**HOW TO COMPLETE THIS TASK:**
Find the word "Integrate" in the listing. Copy out each line where it occurs.
INFORMATION SUPPLIED START
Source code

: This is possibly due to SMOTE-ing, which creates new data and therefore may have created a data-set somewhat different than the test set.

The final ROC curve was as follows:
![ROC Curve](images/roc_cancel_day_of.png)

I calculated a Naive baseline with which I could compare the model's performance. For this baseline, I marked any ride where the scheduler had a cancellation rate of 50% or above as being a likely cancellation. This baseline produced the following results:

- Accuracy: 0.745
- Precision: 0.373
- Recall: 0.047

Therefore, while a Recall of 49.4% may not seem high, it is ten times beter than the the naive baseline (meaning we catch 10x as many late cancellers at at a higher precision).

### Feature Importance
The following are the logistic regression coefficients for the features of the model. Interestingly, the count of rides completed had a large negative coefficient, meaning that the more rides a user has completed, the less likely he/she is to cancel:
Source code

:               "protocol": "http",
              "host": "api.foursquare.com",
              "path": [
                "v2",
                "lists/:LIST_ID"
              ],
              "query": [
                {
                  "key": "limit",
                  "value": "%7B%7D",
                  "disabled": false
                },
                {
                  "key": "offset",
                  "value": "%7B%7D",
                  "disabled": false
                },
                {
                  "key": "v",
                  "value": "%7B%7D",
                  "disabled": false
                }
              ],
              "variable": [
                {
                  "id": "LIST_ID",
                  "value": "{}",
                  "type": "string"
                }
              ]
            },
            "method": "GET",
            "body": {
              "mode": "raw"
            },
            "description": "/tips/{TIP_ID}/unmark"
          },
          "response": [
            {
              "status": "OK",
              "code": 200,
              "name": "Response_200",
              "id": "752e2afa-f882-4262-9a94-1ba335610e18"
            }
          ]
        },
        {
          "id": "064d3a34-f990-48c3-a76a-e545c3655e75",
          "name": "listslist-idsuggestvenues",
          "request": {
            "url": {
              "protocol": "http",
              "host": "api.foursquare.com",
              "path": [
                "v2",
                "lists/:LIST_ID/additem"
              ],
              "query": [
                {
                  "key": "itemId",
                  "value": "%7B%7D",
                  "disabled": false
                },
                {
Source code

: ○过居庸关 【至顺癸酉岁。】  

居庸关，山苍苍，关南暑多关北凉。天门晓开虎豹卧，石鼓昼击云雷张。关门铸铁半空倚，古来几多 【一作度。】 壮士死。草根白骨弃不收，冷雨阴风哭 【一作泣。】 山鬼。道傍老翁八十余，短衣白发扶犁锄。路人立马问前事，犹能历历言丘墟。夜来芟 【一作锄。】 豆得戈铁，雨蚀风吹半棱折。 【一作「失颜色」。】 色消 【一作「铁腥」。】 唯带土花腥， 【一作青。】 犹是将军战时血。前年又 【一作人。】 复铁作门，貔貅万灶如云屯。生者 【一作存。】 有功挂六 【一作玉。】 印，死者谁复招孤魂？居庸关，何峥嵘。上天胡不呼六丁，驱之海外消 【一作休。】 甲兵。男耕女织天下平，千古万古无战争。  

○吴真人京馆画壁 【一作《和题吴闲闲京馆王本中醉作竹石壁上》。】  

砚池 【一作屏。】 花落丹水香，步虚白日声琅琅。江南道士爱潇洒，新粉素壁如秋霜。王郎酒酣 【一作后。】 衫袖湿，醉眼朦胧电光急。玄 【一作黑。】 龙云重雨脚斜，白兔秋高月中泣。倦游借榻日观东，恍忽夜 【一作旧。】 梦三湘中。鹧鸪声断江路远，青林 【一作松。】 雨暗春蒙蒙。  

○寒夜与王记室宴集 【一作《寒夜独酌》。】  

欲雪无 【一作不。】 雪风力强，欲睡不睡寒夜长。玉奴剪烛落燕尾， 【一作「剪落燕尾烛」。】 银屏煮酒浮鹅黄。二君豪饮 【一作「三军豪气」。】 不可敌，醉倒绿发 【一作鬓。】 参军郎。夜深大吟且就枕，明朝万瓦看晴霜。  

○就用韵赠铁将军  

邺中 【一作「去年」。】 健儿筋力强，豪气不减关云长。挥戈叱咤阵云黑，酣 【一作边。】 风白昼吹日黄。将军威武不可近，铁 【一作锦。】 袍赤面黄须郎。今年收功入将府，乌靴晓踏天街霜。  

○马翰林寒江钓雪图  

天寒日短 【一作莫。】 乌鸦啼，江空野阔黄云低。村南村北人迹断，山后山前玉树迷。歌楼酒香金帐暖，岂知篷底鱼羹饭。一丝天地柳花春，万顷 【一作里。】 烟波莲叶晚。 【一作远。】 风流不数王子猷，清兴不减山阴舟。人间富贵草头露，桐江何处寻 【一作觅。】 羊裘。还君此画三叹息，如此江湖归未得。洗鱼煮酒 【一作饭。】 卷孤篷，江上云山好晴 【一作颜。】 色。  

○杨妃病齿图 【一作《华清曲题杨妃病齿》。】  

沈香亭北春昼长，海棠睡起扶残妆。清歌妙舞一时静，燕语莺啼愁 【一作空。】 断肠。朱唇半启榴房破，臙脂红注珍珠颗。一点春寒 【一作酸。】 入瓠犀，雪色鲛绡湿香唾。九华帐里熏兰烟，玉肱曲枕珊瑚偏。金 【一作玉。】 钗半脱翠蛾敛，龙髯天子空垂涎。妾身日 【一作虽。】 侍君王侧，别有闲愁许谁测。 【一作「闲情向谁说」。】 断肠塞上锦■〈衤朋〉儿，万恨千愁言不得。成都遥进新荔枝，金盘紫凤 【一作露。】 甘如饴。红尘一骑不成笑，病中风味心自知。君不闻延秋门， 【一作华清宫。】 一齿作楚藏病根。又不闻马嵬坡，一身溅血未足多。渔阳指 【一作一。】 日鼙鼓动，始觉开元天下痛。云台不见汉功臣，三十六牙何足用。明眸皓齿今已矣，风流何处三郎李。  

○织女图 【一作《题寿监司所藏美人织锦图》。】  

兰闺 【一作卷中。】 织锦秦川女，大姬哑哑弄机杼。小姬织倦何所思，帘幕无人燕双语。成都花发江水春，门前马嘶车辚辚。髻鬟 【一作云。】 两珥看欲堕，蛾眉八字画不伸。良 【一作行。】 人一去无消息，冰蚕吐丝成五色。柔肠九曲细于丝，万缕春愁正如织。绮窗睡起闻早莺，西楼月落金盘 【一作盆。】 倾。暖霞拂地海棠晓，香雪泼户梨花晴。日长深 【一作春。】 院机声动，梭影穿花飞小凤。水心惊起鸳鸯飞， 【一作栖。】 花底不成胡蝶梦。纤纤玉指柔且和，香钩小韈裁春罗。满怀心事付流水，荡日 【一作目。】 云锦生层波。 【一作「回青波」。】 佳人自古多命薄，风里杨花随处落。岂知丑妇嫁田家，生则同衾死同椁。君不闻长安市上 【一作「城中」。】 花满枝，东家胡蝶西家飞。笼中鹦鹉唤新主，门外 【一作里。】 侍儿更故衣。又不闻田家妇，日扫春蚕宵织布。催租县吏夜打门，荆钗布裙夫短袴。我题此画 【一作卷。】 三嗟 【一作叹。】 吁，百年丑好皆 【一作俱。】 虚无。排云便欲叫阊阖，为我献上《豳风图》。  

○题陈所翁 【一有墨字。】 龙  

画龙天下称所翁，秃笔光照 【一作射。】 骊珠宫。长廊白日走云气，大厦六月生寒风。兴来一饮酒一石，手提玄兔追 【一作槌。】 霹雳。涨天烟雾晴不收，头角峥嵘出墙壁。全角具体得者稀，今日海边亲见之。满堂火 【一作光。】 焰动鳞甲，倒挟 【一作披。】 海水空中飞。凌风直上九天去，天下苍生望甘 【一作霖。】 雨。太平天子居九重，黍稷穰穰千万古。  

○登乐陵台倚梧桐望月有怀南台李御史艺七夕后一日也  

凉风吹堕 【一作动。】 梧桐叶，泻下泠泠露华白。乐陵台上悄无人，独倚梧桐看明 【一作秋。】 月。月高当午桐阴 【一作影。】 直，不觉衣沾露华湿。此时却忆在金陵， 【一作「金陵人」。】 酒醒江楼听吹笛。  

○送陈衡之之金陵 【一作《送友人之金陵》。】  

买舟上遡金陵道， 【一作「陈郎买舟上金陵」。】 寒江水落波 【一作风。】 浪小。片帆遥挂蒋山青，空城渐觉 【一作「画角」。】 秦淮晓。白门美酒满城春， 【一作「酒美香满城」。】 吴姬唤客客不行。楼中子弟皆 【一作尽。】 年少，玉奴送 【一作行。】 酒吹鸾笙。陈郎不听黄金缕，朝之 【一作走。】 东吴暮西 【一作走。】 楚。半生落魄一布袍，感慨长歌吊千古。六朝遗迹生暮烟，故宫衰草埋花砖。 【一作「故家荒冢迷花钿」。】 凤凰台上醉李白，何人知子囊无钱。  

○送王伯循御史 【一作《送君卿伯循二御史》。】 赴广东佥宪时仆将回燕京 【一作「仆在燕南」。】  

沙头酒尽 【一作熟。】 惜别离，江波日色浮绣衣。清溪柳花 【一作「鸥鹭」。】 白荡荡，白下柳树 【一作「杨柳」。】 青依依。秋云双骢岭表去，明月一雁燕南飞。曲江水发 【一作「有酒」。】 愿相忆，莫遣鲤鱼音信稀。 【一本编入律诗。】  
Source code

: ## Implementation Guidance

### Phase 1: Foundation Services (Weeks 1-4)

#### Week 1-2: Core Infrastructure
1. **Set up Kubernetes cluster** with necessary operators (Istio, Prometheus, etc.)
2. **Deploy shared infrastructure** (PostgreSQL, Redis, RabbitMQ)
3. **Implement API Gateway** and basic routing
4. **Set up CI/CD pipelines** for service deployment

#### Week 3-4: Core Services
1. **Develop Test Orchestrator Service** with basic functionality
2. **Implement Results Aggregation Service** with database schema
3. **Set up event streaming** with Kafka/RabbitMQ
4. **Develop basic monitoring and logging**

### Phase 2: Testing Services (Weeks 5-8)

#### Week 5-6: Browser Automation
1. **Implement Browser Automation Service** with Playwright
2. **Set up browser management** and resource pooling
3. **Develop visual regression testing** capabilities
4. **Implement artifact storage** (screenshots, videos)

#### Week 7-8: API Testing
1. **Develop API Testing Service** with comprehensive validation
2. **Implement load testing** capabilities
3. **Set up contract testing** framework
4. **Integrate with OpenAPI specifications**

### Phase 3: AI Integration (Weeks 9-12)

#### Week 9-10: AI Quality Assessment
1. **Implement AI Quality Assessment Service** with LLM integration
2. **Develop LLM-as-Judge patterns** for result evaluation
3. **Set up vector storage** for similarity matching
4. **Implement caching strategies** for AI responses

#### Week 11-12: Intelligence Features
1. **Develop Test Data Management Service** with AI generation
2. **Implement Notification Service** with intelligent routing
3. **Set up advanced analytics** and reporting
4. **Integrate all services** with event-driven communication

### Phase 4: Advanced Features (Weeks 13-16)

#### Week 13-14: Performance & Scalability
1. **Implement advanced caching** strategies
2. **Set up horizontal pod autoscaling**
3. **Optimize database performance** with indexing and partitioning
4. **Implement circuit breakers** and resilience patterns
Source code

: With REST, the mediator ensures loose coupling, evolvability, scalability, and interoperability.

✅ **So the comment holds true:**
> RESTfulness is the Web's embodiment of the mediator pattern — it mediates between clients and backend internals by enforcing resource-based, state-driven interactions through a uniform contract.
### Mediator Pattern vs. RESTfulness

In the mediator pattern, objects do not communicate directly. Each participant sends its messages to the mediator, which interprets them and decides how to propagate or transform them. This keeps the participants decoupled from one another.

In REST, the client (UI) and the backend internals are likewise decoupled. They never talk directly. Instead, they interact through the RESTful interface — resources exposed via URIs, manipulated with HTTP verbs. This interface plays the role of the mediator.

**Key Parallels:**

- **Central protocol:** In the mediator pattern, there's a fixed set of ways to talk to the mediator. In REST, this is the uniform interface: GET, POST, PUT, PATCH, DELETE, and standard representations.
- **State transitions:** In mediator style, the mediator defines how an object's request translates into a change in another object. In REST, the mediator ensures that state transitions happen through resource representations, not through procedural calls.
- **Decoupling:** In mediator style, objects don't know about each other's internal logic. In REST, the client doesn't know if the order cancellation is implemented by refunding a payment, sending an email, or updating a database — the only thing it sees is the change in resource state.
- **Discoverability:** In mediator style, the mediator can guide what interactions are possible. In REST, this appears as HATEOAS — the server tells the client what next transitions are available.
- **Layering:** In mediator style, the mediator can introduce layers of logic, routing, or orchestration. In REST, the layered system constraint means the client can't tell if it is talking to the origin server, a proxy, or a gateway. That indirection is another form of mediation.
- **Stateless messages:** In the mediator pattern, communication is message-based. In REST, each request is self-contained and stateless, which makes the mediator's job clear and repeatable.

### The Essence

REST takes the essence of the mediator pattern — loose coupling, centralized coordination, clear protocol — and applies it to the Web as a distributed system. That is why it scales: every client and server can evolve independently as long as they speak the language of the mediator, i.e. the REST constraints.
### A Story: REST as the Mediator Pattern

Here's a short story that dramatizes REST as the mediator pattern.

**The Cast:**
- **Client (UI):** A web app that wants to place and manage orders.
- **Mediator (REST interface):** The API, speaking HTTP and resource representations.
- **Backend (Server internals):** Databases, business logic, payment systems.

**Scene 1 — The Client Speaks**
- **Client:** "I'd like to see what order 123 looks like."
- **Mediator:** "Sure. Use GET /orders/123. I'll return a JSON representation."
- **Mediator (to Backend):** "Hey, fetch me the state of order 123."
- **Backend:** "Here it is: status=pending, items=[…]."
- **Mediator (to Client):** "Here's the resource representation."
INFORMATION SUPPLIED END
**RESPONSE TO THIS TASK:**
4. **Integrate with OpenAPI specifications**
4. **Integrate all services** with event-driven communication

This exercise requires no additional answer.